Small-cell lung cancer (SCLC) is arguably the most-aggressive form of lung cancer. Most patients with SCLC present with metastatic disease and have limited treatment options; although novel therapies are now on the horizon, platinum-based chemotherapy remains the current mainstay therapy. Frustratingly, most SCLCs are initially chemosensitive, but later relapse; patients with chemorefractory disease have even more dismal outcomes, and are key candidates for experimental therapies. In a new study, a novel tool has been developed that can inform on chemosensitivity prior to treatment.
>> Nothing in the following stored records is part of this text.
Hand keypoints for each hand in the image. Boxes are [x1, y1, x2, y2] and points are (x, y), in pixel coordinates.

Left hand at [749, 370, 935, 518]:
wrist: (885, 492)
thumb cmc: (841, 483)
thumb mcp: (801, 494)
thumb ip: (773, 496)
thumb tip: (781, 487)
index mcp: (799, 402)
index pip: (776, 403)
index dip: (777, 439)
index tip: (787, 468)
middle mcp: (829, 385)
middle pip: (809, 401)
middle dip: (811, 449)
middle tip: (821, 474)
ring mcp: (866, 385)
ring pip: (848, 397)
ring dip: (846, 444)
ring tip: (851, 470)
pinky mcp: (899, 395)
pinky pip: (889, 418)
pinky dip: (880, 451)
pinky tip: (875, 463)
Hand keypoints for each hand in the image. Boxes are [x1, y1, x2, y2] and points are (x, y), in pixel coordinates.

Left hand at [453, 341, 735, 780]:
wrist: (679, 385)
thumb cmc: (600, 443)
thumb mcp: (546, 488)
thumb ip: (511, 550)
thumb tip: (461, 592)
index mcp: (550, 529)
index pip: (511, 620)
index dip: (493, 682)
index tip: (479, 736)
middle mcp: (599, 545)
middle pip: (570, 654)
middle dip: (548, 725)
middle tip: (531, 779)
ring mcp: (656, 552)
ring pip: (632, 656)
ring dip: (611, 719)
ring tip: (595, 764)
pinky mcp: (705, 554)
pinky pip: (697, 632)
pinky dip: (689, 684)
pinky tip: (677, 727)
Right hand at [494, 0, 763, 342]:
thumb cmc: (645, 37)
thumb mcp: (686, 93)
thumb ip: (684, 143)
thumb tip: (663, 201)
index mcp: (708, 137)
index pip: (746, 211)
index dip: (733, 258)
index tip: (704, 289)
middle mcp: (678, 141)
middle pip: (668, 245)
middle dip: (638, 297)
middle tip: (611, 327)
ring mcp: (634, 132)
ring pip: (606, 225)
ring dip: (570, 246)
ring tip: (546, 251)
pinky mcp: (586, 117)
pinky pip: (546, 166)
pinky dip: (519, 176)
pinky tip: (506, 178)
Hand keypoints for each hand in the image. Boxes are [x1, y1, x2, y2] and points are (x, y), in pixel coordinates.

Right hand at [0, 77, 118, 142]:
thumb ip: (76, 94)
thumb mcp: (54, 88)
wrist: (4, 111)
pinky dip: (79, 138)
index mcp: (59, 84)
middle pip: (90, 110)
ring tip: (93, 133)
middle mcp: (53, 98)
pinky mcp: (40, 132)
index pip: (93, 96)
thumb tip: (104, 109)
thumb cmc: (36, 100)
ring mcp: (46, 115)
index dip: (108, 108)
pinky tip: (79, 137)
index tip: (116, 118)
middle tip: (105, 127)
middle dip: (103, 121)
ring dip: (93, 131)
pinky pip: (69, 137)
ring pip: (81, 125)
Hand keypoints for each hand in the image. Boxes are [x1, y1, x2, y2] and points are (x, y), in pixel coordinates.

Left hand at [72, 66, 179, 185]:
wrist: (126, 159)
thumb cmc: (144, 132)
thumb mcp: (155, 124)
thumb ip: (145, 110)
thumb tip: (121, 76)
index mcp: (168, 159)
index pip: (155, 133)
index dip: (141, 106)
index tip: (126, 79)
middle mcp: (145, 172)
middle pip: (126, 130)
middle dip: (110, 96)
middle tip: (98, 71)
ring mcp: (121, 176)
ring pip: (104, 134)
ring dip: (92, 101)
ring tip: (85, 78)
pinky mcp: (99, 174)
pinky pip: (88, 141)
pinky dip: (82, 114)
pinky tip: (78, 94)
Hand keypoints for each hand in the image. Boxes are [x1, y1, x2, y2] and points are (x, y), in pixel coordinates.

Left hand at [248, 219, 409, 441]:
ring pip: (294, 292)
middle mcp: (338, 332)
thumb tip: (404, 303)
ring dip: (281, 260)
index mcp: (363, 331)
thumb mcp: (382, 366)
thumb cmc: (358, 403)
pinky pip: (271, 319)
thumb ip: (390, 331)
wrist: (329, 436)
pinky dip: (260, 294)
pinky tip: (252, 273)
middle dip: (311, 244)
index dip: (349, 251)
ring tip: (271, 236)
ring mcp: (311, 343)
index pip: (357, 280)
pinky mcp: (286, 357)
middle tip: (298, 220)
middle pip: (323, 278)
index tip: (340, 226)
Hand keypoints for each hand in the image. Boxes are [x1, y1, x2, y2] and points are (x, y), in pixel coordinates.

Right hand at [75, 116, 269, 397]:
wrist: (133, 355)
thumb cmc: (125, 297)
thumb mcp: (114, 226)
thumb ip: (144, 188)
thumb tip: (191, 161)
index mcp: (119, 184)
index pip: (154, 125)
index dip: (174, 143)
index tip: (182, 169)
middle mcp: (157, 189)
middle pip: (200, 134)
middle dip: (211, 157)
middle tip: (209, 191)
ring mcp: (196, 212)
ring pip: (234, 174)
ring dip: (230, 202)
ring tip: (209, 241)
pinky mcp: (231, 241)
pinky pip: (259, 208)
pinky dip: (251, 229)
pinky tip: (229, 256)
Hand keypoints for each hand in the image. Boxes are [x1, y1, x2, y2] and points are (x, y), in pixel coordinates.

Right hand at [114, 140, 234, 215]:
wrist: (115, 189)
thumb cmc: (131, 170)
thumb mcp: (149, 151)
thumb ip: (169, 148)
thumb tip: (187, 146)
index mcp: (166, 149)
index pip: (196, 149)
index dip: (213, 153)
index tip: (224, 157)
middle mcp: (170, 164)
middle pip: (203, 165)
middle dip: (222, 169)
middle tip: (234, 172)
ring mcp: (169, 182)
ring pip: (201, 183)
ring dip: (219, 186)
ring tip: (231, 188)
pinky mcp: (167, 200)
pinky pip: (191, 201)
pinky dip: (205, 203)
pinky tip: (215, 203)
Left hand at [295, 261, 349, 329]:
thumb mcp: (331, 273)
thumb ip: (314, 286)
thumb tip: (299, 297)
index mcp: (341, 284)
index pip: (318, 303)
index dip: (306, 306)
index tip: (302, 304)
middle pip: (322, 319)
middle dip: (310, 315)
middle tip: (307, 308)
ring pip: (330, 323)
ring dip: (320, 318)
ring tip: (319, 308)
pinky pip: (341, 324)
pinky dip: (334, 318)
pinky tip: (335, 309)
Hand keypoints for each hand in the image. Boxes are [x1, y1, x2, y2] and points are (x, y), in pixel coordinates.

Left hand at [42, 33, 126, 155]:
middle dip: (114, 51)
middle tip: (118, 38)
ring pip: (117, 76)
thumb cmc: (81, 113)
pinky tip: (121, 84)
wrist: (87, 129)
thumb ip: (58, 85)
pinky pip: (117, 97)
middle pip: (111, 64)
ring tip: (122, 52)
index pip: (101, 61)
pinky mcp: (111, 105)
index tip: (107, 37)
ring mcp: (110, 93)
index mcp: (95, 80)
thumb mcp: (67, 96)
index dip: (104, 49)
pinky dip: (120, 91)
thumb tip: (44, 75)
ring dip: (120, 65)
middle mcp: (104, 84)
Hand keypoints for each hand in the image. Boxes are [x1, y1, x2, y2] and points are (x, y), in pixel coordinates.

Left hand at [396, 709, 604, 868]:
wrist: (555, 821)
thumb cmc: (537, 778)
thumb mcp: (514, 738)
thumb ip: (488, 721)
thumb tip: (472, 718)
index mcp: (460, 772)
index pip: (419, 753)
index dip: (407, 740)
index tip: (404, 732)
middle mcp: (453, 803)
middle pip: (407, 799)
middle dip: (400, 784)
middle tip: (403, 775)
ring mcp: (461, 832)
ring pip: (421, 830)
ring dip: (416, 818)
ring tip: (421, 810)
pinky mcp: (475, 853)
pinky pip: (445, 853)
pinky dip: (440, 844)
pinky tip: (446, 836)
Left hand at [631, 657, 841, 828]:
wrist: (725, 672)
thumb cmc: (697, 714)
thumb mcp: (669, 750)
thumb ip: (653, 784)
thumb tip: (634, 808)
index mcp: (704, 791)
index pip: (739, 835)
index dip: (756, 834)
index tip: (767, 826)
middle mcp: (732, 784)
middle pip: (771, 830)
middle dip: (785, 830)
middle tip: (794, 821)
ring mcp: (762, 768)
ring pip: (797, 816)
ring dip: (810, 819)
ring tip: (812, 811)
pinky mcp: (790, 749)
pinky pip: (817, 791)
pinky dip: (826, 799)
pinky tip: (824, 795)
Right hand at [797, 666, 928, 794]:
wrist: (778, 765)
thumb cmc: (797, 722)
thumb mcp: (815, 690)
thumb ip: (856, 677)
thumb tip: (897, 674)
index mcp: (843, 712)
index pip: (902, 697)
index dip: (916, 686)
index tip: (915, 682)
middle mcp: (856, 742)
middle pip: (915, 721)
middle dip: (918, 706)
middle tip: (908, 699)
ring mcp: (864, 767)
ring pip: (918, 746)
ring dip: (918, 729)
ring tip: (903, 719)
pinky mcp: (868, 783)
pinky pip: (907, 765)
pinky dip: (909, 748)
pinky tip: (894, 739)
Information on the molecular landscape of SCLC is limited owing to challenges in obtaining high-qualify tumour samples, which has in turn been a barrier to the identification of prognostic and predictive biomarkers, and thus to therapeutic advances. As Caroline Dive, who co-led the new study, explains, “no molecular-based tests are available to facilitate patient management, and the chemosensitive versus chemorefractory designation is based on a rather arbitrary clinical observation of a 90-day timeframe for disease relapse after chemotherapy.” This situation led Dive and coworkers to probe circulating tumour cells (CTCs) from the blood for insights into the genomic landscape of SCLC. “We had previously shown that SCLC CTCs are prevalent, and developed a methodology to isolate them and profile their DNA. This provided the potential to perform a simple blood test to enable molecular analyses of tumour cells in order to increase our understanding of the disease.”

Using only 7.5 ml of blood taken from patients with SCLC prior to chemotherapy, the investigators isolated CTCs and performed next-generation sequencing of DNA from individual cells to generate genome-wide copy-number profiles. In an initial 'training set' of 88 CTCs from 13 patients, bioinformatics analysis of the genome-wide copy-number alteration (CNA) data enabled the development of a classifier, encompassing 2,281 loci that clustered within 16 CNA profiles, that predicted chemosensitivity. This classifier was tested in a validation set of 112 CTC samples from a further 18 patients. The CNA classifier correctly predicted the clinical outcome in 83% of these patients. Importantly, the patients identified as chemosensitive versus those deemed chemorefractory using the CNA classifier at baseline had substantially different progression-free and overall survival, independently of known prognostic factors, and comparable outcomes were observed for the patients deemed chemosensitive or chemorefractory based on the classic clinical criteria.

“Our data also suggest that the chemotherapy resistance that emerges after an initially good response probably occurs via different mechanisms than those observed in chemorefractory patients,” Dive adds. Indeed, the researchers analysed CTCs isolated from five initially chemosensitive patients after disease progression, and demonstrated that the CNA profiles had not converted to a chemorefractory pattern at relapse.

Dive emphasizes the clinical significance of these findings: “we have developed a novel pretreatment blood test to anticipate how well and for how long a patient with SCLC will respond to chemotherapy. Knowing the depth and duration of a patient's response to first-line chemotherapy might facilitate selection of patients for clinical trials of new therapies and inform clinical trial designs. We see this as a first step towards a 'liquid biopsy'-driven approach to the management of patients with SCLC.” She concludes, “a much larger study is now planned to qualify the CTC CNA profile; the profile now needs to be more thoroughly interrogated to gain clues about inherent and acquired chemotherapy resistance mechanisms.”